Our trip to Bali was an eye-opening one that proved not everything is as it seems in the tourism world. While tourism is a major part of Bali’s economy, it was sad to see the blatant disrespect for the environment and lack of infrastructure in place to help preserve Bali’s natural beauty.
Bali is known for its tropical beaches and exotic coral reefs which is perfect for diving and snorkeling. What you don’t see on the tourism ads is the amount of garbage filling the streets, rivers and oceans that is poisening its natural resources. While we are usually very positive on our blog and rarely have an incident that disappoints us, I felt compelled to share our story of snorkeling Menjangan Island in Bali.
After crossing the ferry from Java, we arranged to have a driver pick us up and take us to our home-stay in Pemuteran on the northern coast of Bali. The hour drive was by far the most beautiful we had seen during our trip. We drove through the Taman National Park which was filled with beautiful rainforests and grey monkeys lining the roads. This part of Bali felt very different from the rest. It was quiet, laid back and lacked the busyness and crowds we had experienced in Ubud.
When we arrived at the Taruna Home-stay we were greeted with a warm welcome and a freshly squeezed watermelon juice to quench our thirst. Let me just say if you ever come to Bali – come to Pemuteran and stay at the Taruna Homestay. I never gush over accommodation, but this place was beautiful, the staff were amazing and the price was right! ($50 for a non-air conditioned room and $75NZD for AC. including breakfast and wifi) The rooms were decorated in a modern Balanease design and the best part – it had an outdoor bathroom!!! It felt a bit weird at first, but it was completely private and you had the freedom of enjoying a refreshing shower in the fresh air or under the moonlight!
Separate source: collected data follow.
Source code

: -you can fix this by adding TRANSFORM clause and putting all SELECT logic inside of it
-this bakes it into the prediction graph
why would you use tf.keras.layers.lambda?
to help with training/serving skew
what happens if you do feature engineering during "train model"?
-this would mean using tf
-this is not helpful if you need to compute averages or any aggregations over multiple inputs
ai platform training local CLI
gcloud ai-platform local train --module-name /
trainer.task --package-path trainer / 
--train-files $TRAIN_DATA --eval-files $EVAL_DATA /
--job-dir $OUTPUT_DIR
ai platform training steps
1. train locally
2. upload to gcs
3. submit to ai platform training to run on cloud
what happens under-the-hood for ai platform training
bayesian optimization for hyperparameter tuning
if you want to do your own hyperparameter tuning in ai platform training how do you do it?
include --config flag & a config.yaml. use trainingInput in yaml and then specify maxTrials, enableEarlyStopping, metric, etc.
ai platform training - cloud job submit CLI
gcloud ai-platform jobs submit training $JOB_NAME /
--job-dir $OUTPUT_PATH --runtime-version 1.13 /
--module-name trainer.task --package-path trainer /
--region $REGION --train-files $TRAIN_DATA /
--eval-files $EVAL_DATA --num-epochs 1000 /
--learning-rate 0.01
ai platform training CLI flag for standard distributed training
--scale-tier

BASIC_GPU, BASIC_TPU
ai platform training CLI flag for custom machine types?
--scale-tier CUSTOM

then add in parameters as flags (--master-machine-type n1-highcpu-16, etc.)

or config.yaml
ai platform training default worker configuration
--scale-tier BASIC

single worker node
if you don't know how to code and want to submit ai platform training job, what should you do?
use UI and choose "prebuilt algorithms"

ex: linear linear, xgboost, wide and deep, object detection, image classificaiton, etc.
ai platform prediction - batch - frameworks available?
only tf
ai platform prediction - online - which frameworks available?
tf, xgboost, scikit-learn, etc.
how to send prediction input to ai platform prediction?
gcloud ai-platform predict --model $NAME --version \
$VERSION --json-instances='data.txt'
There was also a lovely pool and that we all enjoyed on the hot, humid day when we arrived. Jordan of course began creating mini competitions and games that we all had to part-take like who could hold their breath or do a hand stand the longest.
Just before sunset we took a walk along the beach to scope out our meeting point for snorkeling the next day. As we walked along the beach, you could see pieces of plastic and garbage scattered along the shore. It was some foreshadowing for our adventure ahead.
A group of young local kids were playing a game of soccer as their fathers tended to the small fishing boats just off shore. Me and the ladies browsed the local jewelry shop for some souvenirs while Jordan and his dad continued with their stroll.
The next morning we ventured over to the dive shop to get ready for our day snorkeling. Our guide was very accommodating and agreed to let us go out an hour early as Hillary and Kate had to get back to the airport that afternoon so we would need to end the trip a bit early. We got suited up and jumped in the small covered boat cruising over to Menjangan Island.
Menjangan Island is a small island located in the National Bali Barat (National Park) 8 km off the northern coast of Bali. ‘Menjangan’ in Indonesia means ‘deer’ because locals have been known to see herds of wild deer swimming to the island every spring! Since we were on the water an hour earlier than most we were the first boat to the dive site. Immediately I could see plastic bags and trash floating in the water so I was a bit hesitant to jump in but we strapped on our snorkel and fins and followed our guide to the coral reef below.
The rainy season in Bali is notorious for causing huge amounts of trash to be washed into the oceans. Last season it hit the media as the worst it has ever been with piles of trash combing the shores. While our experience wasn’t has dramatic as some of those photos, it still felt wrong to be swimming in the ocean, trying to take in the beautiful coral reef and colorful fish, all the while trying to avoid sucking in a dirty plastic bag into our snorkel.
The scenery was still quite beautiful and we spent a few hours at 2 different dive sites where we saw blue starfish, black and yellow flat fish and even found Nemo! This was the first time I had done proper snorkeling on a tropical reef so the colors and diversity of sea life was stunning. But the feeling of sadness for the lack of action to prevent this from occurring each year was still overwhelming.
Our snorkel operator was fantastic and was just trying to make a simple living in this sleepy beach town, so it’s no fault of his, but overall I feel the Balanese government should be doing more. Pemuteran was my favorite part of Bali and it’s sad to see it’s beauty tarnish by rubbish. There does seem to be a change in the younger generation like we saw in Lombok during our hike up Mt Rinjani, but it’s a difficult culture shift if there isn’t government support for infrastructure.
My feelings towards Bali are mixed as we had a wonderful family vacation with so many great memories, and while Pemuteran was by far the most beautiful area we visited, I felt the need to share our experience that turned out to be a bit disappointing.
Have you been to Bali? What has been your experience?